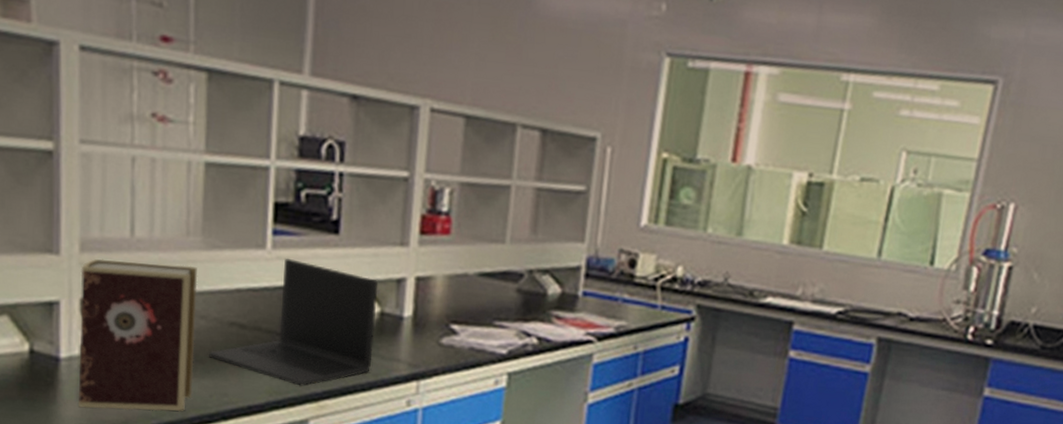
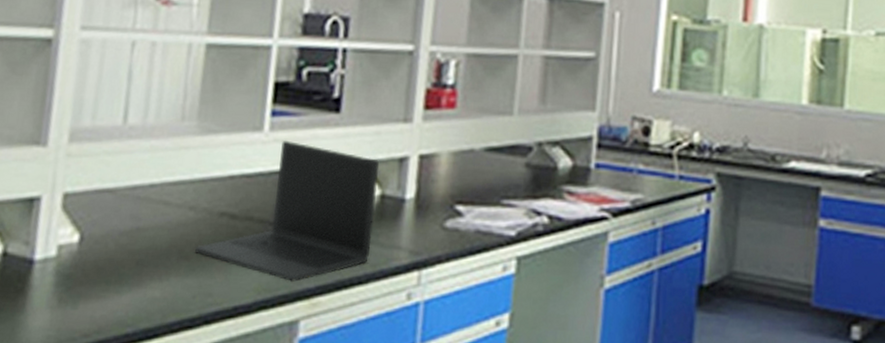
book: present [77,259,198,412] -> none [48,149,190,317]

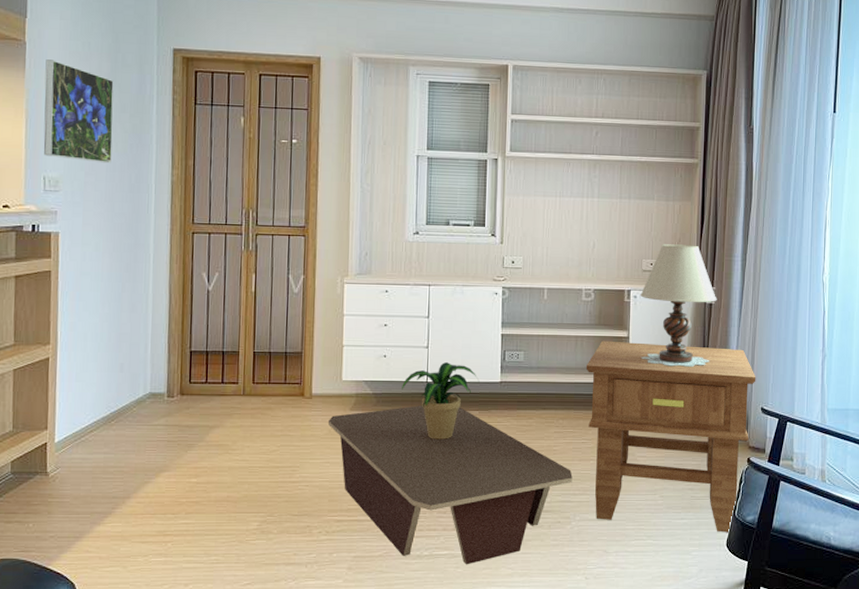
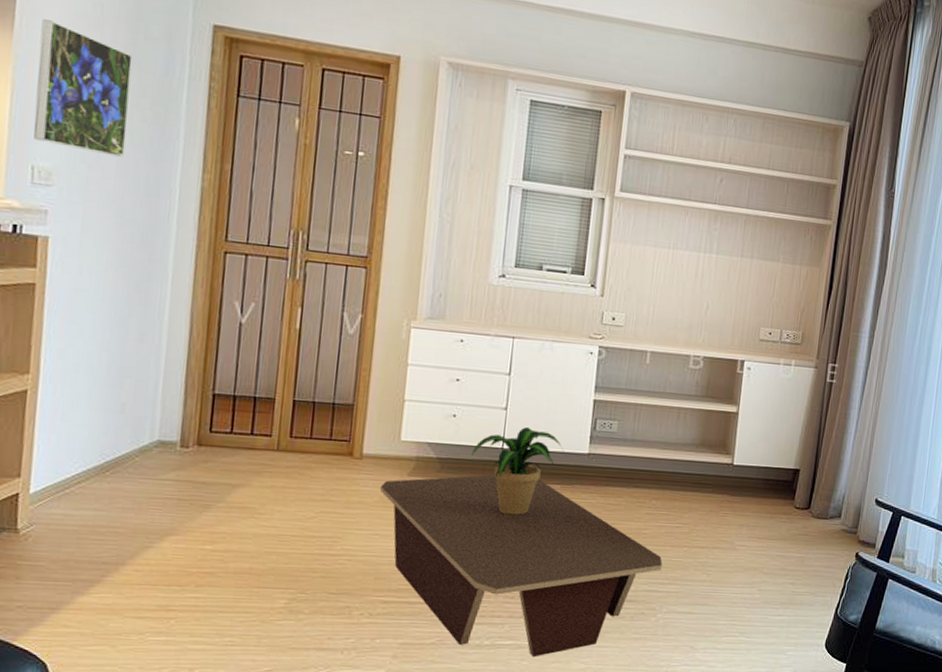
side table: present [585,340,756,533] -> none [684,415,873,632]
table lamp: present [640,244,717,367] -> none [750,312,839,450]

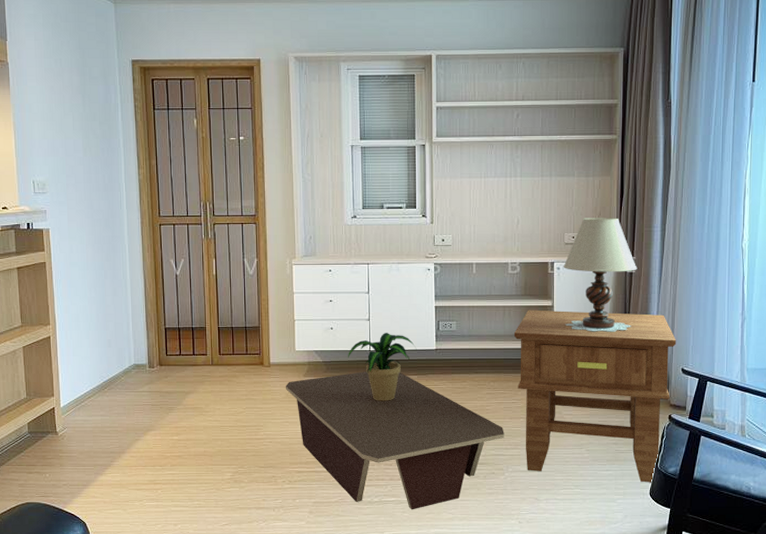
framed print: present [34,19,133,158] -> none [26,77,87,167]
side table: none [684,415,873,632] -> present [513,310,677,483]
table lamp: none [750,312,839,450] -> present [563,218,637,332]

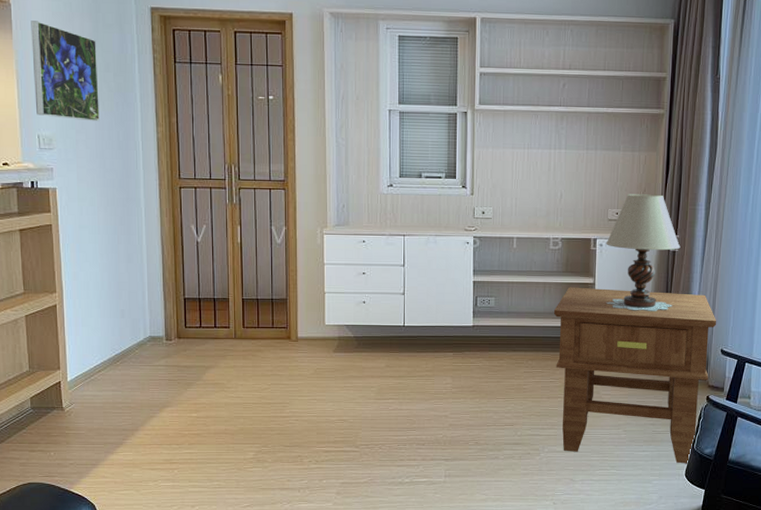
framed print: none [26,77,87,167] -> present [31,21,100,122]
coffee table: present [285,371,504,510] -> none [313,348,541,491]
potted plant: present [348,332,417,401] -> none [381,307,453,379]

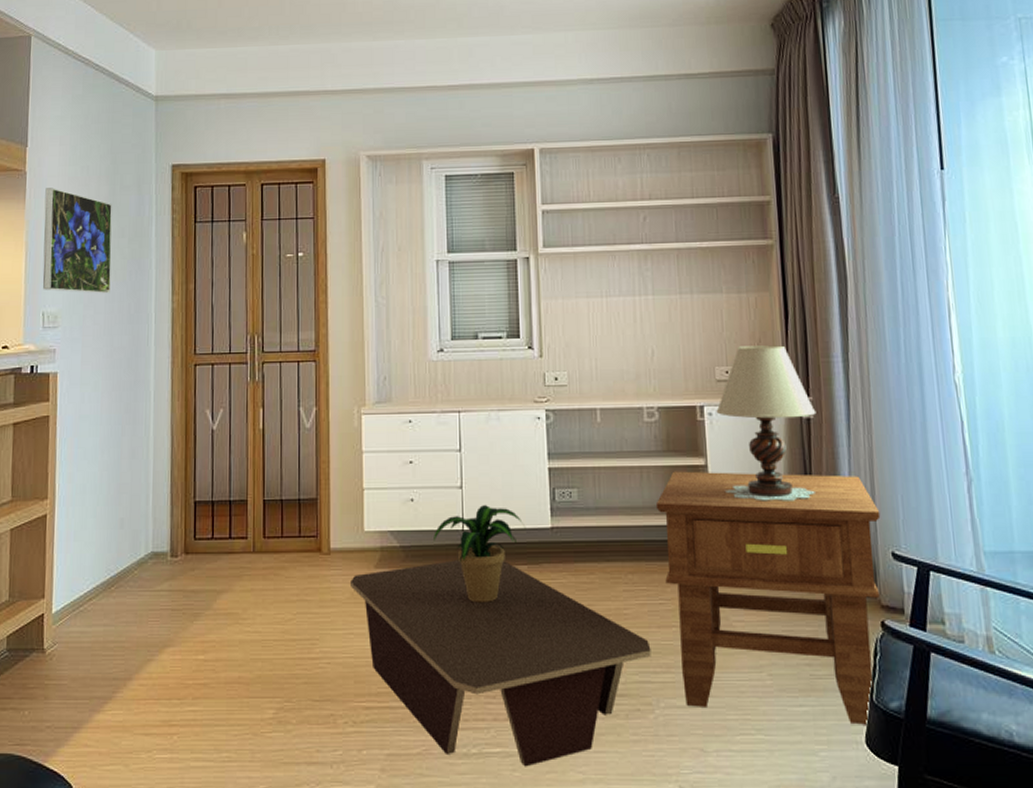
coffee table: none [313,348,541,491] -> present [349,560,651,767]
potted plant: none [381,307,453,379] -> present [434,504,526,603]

++++

**WHAT TO WORK ON**
Scan the records above for the word "coffee". Show each line in which it appears.

**TASK RESPONSE**
coffee table: present [285,371,504,510] -> none [313,348,541,491]
coffee table: none [313,348,541,491] -> present [349,560,651,767]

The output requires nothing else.